Mrs. GREEN APPLEは前人未到の次元へ 華やかな絶景が次々に生まれた初のスタジアムツアー
「ANTENNA」の超絶タッピングに臨んでいる最中の若井には、リリース当時の1年前とは違い、どこか余裕が漂っている。「ANTENNA」以外でも難易度の高いフレーズを弾く際、手元に目線を落としつつも口角は上がっていて、彼は今、ギターを鳴らすこと自体が楽しくてしょうがないのだろうと思わせられた。藤澤は、弧状のブース内にセッティングされた3台の鍵盤を駆使しつつ、様々なアプローチで楽曲を彩っている。特に「ナハトムジーク」では、藤澤らしく、魂のこもった演奏を聴かせてくれた。大森のボーカルもノリにノッていて、メロディのアレンジも多い。「Blizzard」サビのファルセットがまた進化していて、これだけ歌える人なのに、まだ伸びしろがあるのかと震えた。
老若男女の心に届くポップミュージックを当初から志向していた彼らが、目指していたポイントに到達できたのが2023年だったとすれば、今は「いよいよここからだ」とワクワクしている状況なのだろう。ドラムのフレーズに乗ってリズミカルに歌い始めた「コロンブス」の、〈未だ知り得ない/素晴らしい絶景に/やっと辿り着いた様な〉というフレーズにそう思わせられる。大森、若井、ショルダーキーボードに持ち替えた藤澤が、揃って前に出てきた時の絵面は相当華やかだ。ソウルフルなスキャットからボイスパーカッション(!)まで披露する大森は、ビジョンの映像エフェクトに合わせて変顔をしては豪快に笑っている。これだけ大きなステージでも無邪気に遊べるのが、数年前との違いだろう。
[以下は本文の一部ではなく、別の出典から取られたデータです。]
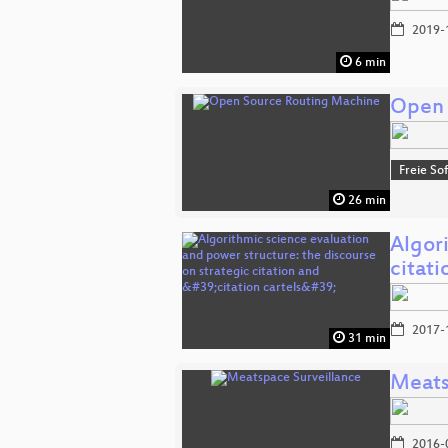
2019-
6 min
Open 
Freie So
26 min
Algori
citat
2017-
31 min
Meats
2016-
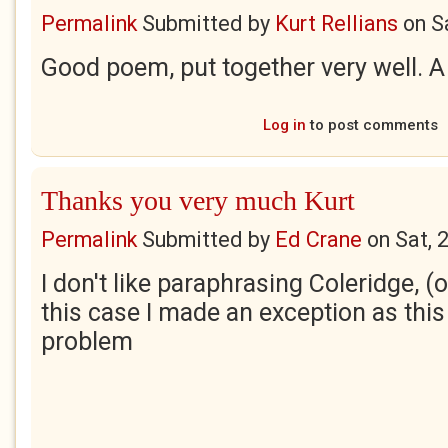
Permalink
Submitted by
Kurt Rellians
on
S
Good poem, put together very well. 
Log in
to post comments
Thanks you very much Kurt
Permalink
Submitted by
Ed Crane
on
Sat, 
I don't like paraphrasing Coleridge, (o
this case I made an exception as this
problem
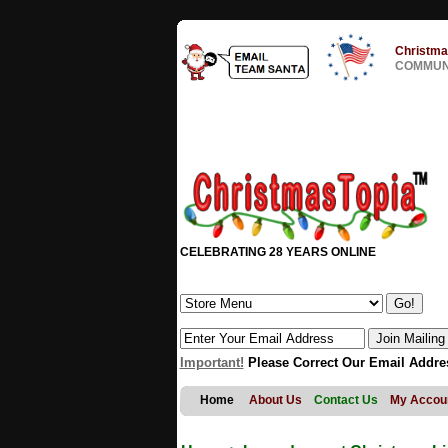
Christma
COMMUNI
CELEBRATING 28 YEARS ONLINE
Important!
Please Correct Our Email Addre
Home
About Us
Contact Us
My Accou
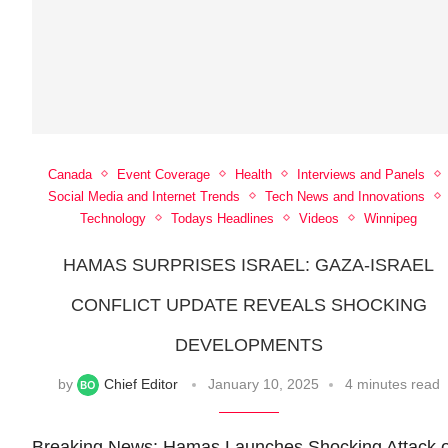
Canada
Event Coverage
Health
Interviews and Panels
Social Media and Internet Trends
Tech News and Innovations
Technology
Todays Headlines
Videos
Winnipeg
HAMAS SURPRISES ISRAEL: GAZA-ISRAEL
CONFLICT UPDATE REVEALS SHOCKING
DEVELOPMENTS
by
Chief Editor
January 10, 2025
4 minutes read
Breaking News: Hamas Launches Shocking Attack 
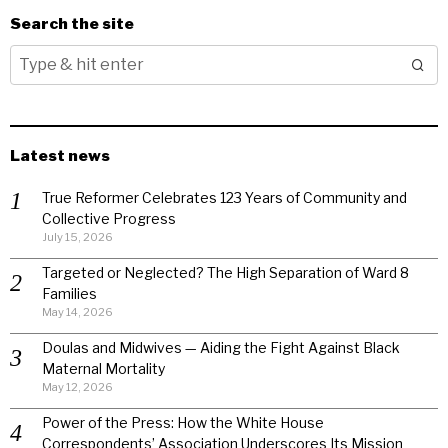
Search the site
Latest news
True Reformer Celebrates 123 Years of Community and
Collective Progress
July 15, 2026
Targeted or Neglected? The High Separation of Ward 8
Families
May 14, 2026
Doulas and Midwives — Aiding the Fight Against Black
Maternal Mortality
May 12, 2026
Power of the Press: How the White House
Correspondents’ Association Underscores Its Mission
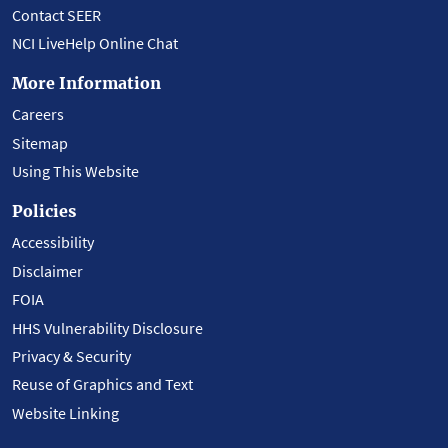
Contact SEER
NCI LiveHelp Online Chat
More Information
Careers
Sitemap
Using This Website
Policies
Accessibility
Disclaimer
FOIA
HHS Vulnerability Disclosure
Privacy & Security
Reuse of Graphics and Text
Website Linking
アンコールでは若井と藤澤がトロッコに乗り、観客の近くまで来るサプライズがあったが、メンバー同士離れていても、姿さえ見えていなくても、バンドだから鳴らせば合うという域に達しているのが頼もしかった。メディア出演含め、個々の活躍の場が増えつつある中で、それぞれに自立し、だからこそ任せるべきところは任せられるという信頼関係が、バンドをより自由にさせているのではないだろうか。そんな3人の絆を感じさせるアンコールが、人と人との繋がりを歌った新曲「familie」から始まるのもグッとくる。
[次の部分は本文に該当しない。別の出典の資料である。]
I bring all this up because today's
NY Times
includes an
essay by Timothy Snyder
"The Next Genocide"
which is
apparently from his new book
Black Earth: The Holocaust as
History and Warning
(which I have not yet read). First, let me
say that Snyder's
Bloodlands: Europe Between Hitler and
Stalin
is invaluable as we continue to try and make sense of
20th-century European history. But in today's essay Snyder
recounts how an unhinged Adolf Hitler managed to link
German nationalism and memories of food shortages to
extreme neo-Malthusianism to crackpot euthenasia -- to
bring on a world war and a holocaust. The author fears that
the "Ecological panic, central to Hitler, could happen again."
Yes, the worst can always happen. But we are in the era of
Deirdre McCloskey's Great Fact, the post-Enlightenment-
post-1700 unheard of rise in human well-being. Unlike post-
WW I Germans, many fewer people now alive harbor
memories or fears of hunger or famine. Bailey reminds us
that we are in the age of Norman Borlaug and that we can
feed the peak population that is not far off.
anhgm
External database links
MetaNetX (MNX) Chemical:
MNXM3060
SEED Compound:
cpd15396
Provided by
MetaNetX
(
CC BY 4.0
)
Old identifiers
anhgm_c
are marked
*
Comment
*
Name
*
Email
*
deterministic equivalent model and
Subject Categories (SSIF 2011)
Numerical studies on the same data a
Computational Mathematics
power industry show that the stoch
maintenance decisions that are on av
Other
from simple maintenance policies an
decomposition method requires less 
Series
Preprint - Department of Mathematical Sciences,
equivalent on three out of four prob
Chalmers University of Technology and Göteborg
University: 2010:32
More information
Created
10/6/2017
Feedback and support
最後のMCでは、観客へ感謝を伝えた。藤澤は「僕は今日のことを一生忘れないと思うんだけど、みんなはどうかな?」と尋ねつつ、「すごく素敵な時間を過ごせました。みんなのおかげです。本当にありがとう!」と笑顔。若井は、喋り始めると同時に大森がギターを弾き始め、サポートメンバーもそこに乗っかったことから、今の気持ちを即興で歌う羽目に。突発的にしては驚くほど柔軟に対応し、本人も「伝えたかったことは全部歌にできたので……(笑)」と満足気だった。大森は、「楽しかったです、僕も。また会いましょうね」と観客に小指を差し出す。そして「今後何があっても、応援してくれる人、肩を組んでくれる人に精一杯愛と感謝を返したいです。いろいろなことがある日々でも、こんな日があると頑張れるね。みんなの活力の一部に、僕たちがなれていたら嬉しいな、本望だなと思います」と語った。
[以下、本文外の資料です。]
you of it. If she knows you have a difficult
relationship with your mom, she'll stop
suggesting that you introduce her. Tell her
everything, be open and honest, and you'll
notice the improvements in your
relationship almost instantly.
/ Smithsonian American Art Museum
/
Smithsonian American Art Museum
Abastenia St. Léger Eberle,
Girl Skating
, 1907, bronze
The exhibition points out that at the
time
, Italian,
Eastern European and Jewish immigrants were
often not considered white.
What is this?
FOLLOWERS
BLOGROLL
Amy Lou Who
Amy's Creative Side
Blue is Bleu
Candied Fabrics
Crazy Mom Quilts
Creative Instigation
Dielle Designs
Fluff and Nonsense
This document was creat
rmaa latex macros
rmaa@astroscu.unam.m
そうして幕を閉じた『ゼンジン未到とヴェルトラウム~銘銘編~』。しかし、先に引用した「コロンブス」の〈未だ知り得ない/素晴らしい絶景に/やっと辿り着いた様な〉という歌詞に〈ほら また舟は進むんだ〉という続きがあるように、彼らはすでに先を見ている。現に、映画『Mrs. GREEN APPLE // The White Lounge ㏌ CINEMA』の公開や定期公演『Mrs. GREEN APPLE on “Harmony”』の開催など、秋も予定が盛りだくさんだ。Mrs. GREEN APPLEの航路は、まだまだ未知の世界へと繋がっていくことだろう。